When he was raking in the dough, to impress clients Big Fred bought a fancy-shmancy, sports car. I can’t remember the details; I just remember it was the real deal — a limited edition, custom made, high end number that he’d paid for in cash. After he’d been busted and before he was sent to the Big House, he signed the car over to Little Fred. Then he told him to put the car in storage and wait to sell it, since it would only gain in value. Little Fred did, and it did.
Finally, when he was in his 50s, Little Fred decided to cash in on his treasure.
For all his dishonesty, deficiencies, and failures Big Fred was right-on when it came to the car: It’d cost a fortune 25 years before; now it was worth a bunch of fortunes.
Little Fred put an ad in the Hemmings Motor News. He slapped a big six-figure price on the car, said there’d be no dickering or dawdling around, that it was all cash on the barrelhead, first come, first served. The day Hemmings hit the newsstands, Fred got a call from a famous TV personality. He was in California now and could be in New York tomorrow, cash in hand. All Fred had to do was say yes, which he did.
Bright and early the next day Fred went to DMV to register the car in his name. He filled out the paperwork and handed it to the clerk. She punched a bunch of things in her computer and then looked like the computer had punched her. He eyes widened, her jaw dropped, and she went pale.
“What?” said Fred. “What?

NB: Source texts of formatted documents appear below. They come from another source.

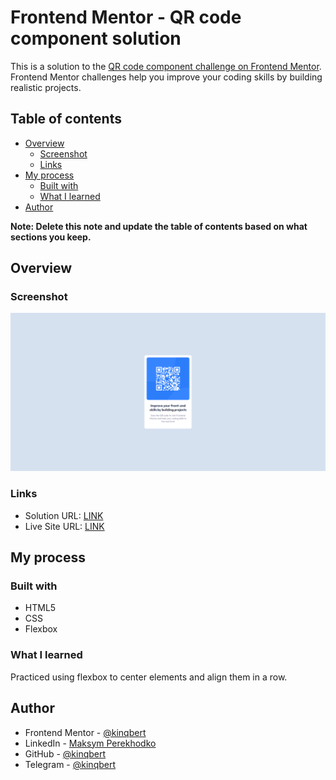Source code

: # Frontend Mentor - QR code component solution

This is a solution to the [QR code component challenge on Frontend Mentor](https://www.frontendmentor.io/challenges/qr-code-component-iux_sIO_H). Frontend Mentor challenges help you improve your coding skills by building realistic projects. 

## Table of contents

- [Overview](#overview)
  - [Screenshot](#screenshot)
  - [Links](#links)
- [My process](#my-process)
  - [Built with](#built-with)
  - [What I learned](#what-i-learned)
- [Author](#author)

**Note: Delete this note and update the table of contents based on what sections you keep.**

## Overview

### Screenshot

![](./screenshot.jpg)

### Links

- Solution URL: [LINK](https://github.com/kinqbert/qr-code-component)
- Live Site URL: [LINK](https://kinqbert.github.io/qr-code-component/)

## My process

### Built with

- HTML5
- CSS
- Flexbox

### What I learned

Practiced using flexbox to center elements and align them in a row. 

## Author

- Frontend Mentor - [@kinqbert](https://www.frontendmentor.io/profile/kinqbert)
- LinkedIn - [Maksym Perekhodko](https://www.linkedin.com/in/maksym-perekhodko/)
- GitHub - [@kinqbert](https://github.com/kinqbert)
- Telegram - [@kinqbert](https://t.me/perekhodko_m)
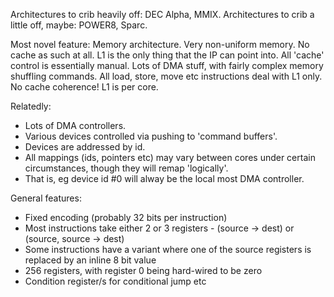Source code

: Architectures to crib heavily off: DEC Alpha, MMIX.
Architectures to crib a little off, maybe: POWER8, Sparc.

Most novel feature: Memory architecture.
Very non-uniform memory. No cache as such at all.
L1 is the only thing that the IP can point into. All 'cache' control
is essentially manual. Lots of DMA stuff, with fairly complex memory shuffling commands.
All load, store, move etc instructions deal with L1 only. No cache coherence!
L1 is per core.

Relatedly:
- Lots of DMA controllers.
- Various devices controlled via pushing to 'command buffers'.
- Devices are addressed by id.
- All mappings (ids, pointers etc) may vary between cores under certain circumstances, though they will remap 'logically'.
- That is, eg device id #0 will alway be the local most DMA controller.

General features:
- Fixed encoding (probably 32 bits per instruction)
- Most instructions take either 2 or 3 registers - (source -> dest) or (source, source -> dest)
- Some instructions have a variant where one of the source registers is replaced by an inline 8 bit value
- 256 registers, with register 0 being hard-wired to be zero
- Condition register/s for conditional jump etc
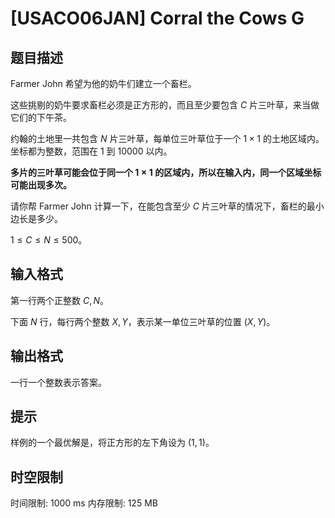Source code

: # [USACO06JAN] Corral the Cows G

## 题目描述

Farmer John 希望为他的奶牛们建立一个畜栏。

这些挑剔的奶牛要求畜栏必须是正方形的，而且至少要包含 $C$ 片三叶草，来当做它们的下午茶。

约翰的土地里一共包含 $N$ 片三叶草，每单位三叶草位于一个 $1\times 1$ 的土地区域内。坐标都为整数，范围在 $1$ 到 $10000$ 以内。

**多片的三叶草可能会位于同一个 $1\times 1$ 的区域内，所以在输入内，同一个区域坐标可能出现多次。**

请你帮 Farmer John 计算一下，在能包含至少 $C$ 片三叶草的情况下，畜栏的最小边长是多少。

$1\le C\le N\le 500$。

## 输入格式

第一行两个正整数 $C,N$。

下面 $N$ 行，每行两个整数 $X,Y$，表示某一单位三叶草的位置 $(X,Y)$。

## 输出格式

一行一个整数表示答案。

## 提示

样例的一个最优解是，将正方形的左下角设为 $(1,1)$。

## 时空限制

时间限制: 1000 ms
内存限制: 125 MB

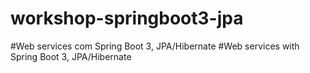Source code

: # workshop-springboot3-jpa
#Web services com Spring Boot 3, JPA/Hibernate
#Web services with Spring Boot 3, JPA/Hibernate
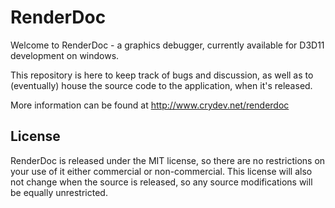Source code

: RenderDoc
==============

Welcome to RenderDoc - a graphics debugger, currently available for D3D11 development on windows. 

This repository is here to keep track of bugs and discussion, as well as to (eventually) house the source code to the application, when it's released.

More information can be found at http://www.crydev.net/renderdoc

License
--------------

RenderDoc is released under the MIT license, so there are no restrictions on your use of it either commercial or non-commercial.  This license will also not change when the source is released, so any source modifications will be equally unrestricted. 

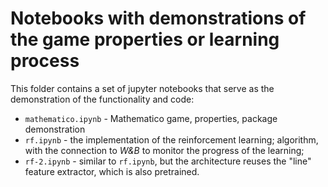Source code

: # Notebooks with demonstrations of the game properties or learning process

This folder contains a set of jupyter notebooks that serve
as the demonstration of the functionality and code:

* `mathematico.ipynb` - Mathematico game, properties, package demonstration
* `rf.ipynb` - the implementation of the reinforcement learning;
    algorithm, with the connection to *W&B* to monitor the progress
    of the learning;
* `rf-2.ipynb` - similar to `rf.ipynb`, but the architecture reuses the
    "line" feature extractor, which is also pretrained.
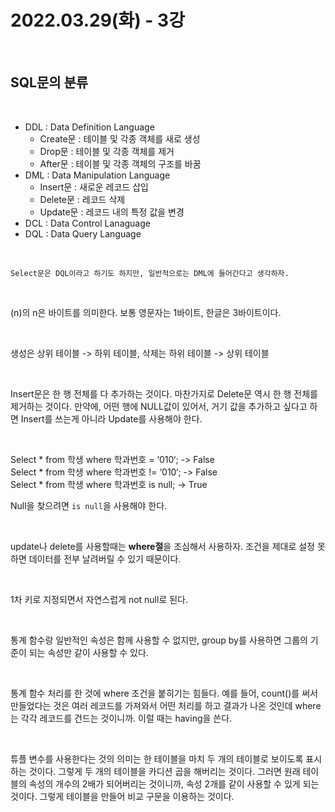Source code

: # 2022.03.29(화) - 3강

<br>

## SQL문의 분류

<br>

- DDL : Data Definition Language
  - Create문 : 테이블 및 각종 객체를 새로 생성
  - Drop문 : 테이블 및 각종 객체를 제거
  - After문 : 테이블 및 각종 객체의 구조를 바꿈
- DML : Data Manipulation Language
  - Insert문 : 새로운 레코드 삽입
  - Delete문 : 레코드 삭제
  - Update문 : 레코드 내의 특정 값을 변경
- DCL : Data Control Lanaguage
- DQL : Data Query Language

<br>

    Select문은 DQL이라고 하기도 하지만, 일반적으로는 DML에 들어간다고 생각하자.

<br>

(n)의 n은 바이트를 의미한다. 보통 영문자는 1바이트, 한글은 3바이트이다.

<br>

생성은 상위 테이블 -> 하위 테이블, 삭제는 하위 테이블 -> 상위 테이블

<br>

Insert문은 한 행 전체를 다 추가하는 것이다. 마찬가지로 Delete문 역시 한 행 전체를 제거하는 것이다. 만약에, 어떤 행에 NULL값이 있어서, 거기 값을 추가하고 싶다고 하면 Insert를 쓰는게 아니라 Update를 사용해야 한다.

<br>


Select * from 학생 where 학과번호 = ‘010‘; -> False <br>
Select * from 학생 where 학과번호 != ‘010‘; -> False <br>
Select * from 학생 where 학과번호 is null;  -> True <br>

Null을 찾으려면 `is null`을 사용해야 한다.

<br>

update나 delete를 사용할때는 **where절**을 조심해서 사용하자. 조건을 제대로 설정 못하면 데이터를 전부 날려버릴 수 있기 때문이다.

<br>

1차 키로 지정되면서 자연스럽게 not null로 된다.

<br>

통계 함수랑 일반적인 속성은 함께 사용할 수 없지만, group by를 사용하면 그룹의 기준이 되는 속성만 같이 사용할 수 있다.

<br>

통계 함수 처리를 한 것에 where 조건을 붙히기는 힘들다. 예를 들어, count()를 써서 만들었다는 것은 여러 레코드를 가져와서 어떤 처리를 하고 결과가 나온 것인데 where는 각각 레코드를 건드는 것이니까. 이럴 때는 having을 쓴다.

<br>

튜플 변수를 사용한다는 것의 의미는 한 테이블을 마치 두 개의 테이블로 보이도록 표시하는 것이다. 그렇게 두 개의 테이블을 카디션 곱을 해버리는 것이다. 그러면 원래 테이블의 속성의 개수의 2배가 되어버리는 것이니까, 속성 2개를 같이 사용할 수 있게 되는 것이다. 그렇게 테이블을 만들어 비교 구문을 이용하는 것이다.

<br>
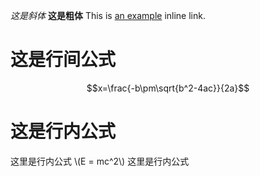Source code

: *这是斜体*
**这是粗体**
This is [an example](http://wwwbaidu.com/ "Title") inline link.
# 这是行间公式
$$x=\frac{-b\pm\sqrt{b^2-4ac}}{2a}$$
 
# 这是行内公式
这里是行内公式 \\(E = mc^2\\) 这里是行内公式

What?”
By the time the clerk regained her breath, she told him there were liens on that car. Big liens. Like liens totaling six figures.
Now it was Fred’s turn to look punched … if not gut-shot.
Later that day and for probably the first time in his life, he told the truth. He told the TV guy about the liens. Of course, he had no option.
The TV guy was cool about it, since he wanted the car. So he wrote a check for Fred’s asking price, which Fred promptly deposited, so he could write a check to DMV. Then he signed the car over to the TV guy and the deal was done.
And so was Fred. After all the sales tax and liens were paid, he’d lost about $5,000. Or more exactly, he’d lost $5,000 of his wife’s money.
My brother is always fond of pointing out how to the people who knew our fathers, we are always half the men they were.
In Little Fred’s case, he might not have been half the man his father was, but he sure was half the con man.